> _Dataset extract_
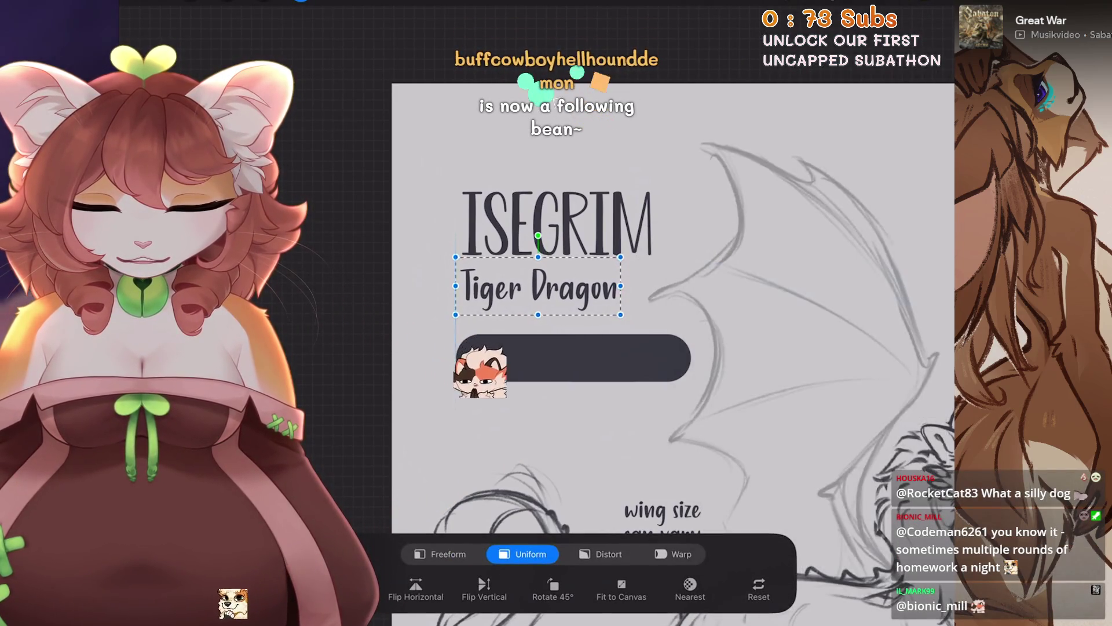
Try several fonts for the Tiger Dragon subtitle, settling on a thin rounded font.
{"action": "double_click", "coordinate": [539, 286]}
{"action": "left_click", "coordinate": [942, 330]}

> _Assignment_
Print the material exactly as given, but not the pictures.

> _Written reply_
Try several fonts for the Tiger Dragon subtitle, settling on a thin rounded font.
{"action": "double_click", "coordinate": [539, 286]}
{"action": "left_click", "coordinate": [942, 330]}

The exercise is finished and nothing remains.